Keller v. State of Maryland

Keller v. State of Maryland, 485 Md. 602 (2023)

In Brief

Keller v. State of Maryland serves as a critical examination of how state tort principles apply to government entities.

Key Issue

Can the State of Maryland be held liable under tort principles for negligence in maintaining public property, or does sovereign immunity protect the state from such liability?

The Rule

The doctrine of sovereign immunity prevents a state from being sued for damages without its consent. However, statutory waivers can limit this immunity, outlining circumstances where a government can be held liable for negligence.

Bottom Line

The appellate court held that the State of Maryland could be held liable for negligence under the circumstances outlined in the statutory waiver of sovereign immunity.
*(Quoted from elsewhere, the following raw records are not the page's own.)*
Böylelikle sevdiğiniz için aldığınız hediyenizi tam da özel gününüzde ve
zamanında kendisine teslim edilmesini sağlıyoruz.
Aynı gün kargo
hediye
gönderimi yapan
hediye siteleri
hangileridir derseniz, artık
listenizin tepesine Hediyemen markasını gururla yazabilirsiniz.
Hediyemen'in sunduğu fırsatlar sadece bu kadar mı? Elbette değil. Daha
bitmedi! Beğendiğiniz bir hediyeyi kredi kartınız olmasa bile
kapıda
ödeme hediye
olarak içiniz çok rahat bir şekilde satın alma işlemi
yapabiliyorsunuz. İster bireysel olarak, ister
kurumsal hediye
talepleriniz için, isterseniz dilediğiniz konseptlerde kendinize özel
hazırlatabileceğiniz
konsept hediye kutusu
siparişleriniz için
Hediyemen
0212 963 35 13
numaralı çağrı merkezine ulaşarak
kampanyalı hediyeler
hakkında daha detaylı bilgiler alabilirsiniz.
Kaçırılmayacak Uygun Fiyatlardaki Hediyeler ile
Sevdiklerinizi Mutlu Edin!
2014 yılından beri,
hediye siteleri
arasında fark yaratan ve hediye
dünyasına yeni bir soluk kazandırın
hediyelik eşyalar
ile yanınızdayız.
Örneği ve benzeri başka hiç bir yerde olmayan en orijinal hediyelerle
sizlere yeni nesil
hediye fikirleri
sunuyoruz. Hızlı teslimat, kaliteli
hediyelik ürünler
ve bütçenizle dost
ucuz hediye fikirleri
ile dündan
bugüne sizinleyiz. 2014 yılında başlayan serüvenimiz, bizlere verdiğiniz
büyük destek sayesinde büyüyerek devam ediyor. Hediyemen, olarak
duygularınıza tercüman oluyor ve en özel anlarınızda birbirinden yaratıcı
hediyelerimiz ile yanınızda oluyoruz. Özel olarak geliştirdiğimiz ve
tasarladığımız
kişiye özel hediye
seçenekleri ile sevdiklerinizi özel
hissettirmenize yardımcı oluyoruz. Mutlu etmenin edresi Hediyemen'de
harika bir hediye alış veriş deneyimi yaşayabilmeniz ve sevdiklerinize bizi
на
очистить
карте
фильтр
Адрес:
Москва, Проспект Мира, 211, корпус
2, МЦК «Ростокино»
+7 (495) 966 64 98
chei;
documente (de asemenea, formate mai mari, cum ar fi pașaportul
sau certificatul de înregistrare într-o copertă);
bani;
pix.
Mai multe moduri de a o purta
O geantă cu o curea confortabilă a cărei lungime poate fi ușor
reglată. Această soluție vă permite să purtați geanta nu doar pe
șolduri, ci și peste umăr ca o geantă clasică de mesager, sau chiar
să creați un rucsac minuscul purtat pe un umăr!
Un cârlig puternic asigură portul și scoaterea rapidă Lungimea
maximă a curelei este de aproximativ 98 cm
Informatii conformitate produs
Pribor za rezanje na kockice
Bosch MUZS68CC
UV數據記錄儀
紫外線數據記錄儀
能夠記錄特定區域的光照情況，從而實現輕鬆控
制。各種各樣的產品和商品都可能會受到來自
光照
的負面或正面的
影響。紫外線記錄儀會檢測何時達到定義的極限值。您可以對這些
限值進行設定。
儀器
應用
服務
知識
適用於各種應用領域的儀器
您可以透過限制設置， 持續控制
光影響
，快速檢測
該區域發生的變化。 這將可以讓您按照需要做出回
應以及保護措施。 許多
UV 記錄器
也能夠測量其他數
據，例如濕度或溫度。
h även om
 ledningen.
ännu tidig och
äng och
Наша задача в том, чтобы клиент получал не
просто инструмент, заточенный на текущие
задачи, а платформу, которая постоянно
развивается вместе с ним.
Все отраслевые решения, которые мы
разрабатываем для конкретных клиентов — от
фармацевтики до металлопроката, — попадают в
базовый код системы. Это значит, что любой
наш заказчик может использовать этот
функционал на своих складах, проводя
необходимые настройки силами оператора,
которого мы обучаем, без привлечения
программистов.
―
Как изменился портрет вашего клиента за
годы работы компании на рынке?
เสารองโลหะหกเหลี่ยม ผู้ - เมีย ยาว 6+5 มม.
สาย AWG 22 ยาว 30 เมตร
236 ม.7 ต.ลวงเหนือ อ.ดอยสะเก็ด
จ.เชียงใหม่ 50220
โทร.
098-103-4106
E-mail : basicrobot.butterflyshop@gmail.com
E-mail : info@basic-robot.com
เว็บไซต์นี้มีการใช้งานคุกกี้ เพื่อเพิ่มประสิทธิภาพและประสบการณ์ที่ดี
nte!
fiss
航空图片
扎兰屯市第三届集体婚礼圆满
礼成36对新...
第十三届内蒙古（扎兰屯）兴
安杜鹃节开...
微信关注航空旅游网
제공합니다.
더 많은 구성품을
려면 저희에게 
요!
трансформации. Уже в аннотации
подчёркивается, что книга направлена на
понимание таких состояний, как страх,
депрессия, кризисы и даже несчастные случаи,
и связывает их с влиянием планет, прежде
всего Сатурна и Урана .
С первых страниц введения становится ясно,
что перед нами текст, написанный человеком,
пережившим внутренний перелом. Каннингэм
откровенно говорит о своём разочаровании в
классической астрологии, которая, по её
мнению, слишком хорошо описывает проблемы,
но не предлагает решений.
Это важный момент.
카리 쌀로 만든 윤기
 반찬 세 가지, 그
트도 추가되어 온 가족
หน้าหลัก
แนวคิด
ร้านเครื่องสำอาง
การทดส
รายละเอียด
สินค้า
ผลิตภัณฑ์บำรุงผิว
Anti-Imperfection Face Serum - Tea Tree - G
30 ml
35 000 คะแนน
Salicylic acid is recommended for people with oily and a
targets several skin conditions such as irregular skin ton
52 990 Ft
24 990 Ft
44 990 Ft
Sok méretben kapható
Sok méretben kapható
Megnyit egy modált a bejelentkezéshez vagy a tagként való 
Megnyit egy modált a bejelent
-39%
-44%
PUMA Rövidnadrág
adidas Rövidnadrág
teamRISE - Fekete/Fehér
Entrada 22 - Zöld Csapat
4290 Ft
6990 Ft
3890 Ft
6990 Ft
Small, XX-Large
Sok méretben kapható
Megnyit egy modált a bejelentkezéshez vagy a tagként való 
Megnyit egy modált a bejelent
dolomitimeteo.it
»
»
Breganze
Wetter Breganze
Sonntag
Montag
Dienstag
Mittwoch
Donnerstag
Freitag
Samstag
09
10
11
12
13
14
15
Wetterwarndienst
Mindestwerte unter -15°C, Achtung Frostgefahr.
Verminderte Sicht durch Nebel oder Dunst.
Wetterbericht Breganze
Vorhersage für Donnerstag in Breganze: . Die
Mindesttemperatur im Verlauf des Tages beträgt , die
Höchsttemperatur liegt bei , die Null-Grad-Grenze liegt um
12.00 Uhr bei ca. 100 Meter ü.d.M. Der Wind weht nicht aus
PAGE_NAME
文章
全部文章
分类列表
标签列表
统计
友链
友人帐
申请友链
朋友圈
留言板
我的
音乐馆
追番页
The state failed to exercise reasonable care in maintaining the public park, a duty it owed to individuals utilizing the public facility.

Why It Matters

Keller v. State of Maryland is significant because it delineates the application of sovereign immunity in the context of state negligence. This decision underscores that such immunity, while robust, is not impenetrable, especially when public safety is compromised due to governmental negligence. Law students will find value in studying this case because it illustrates practical nuances in tort liability and governmental exemptions, guiding future litigation involving state entities.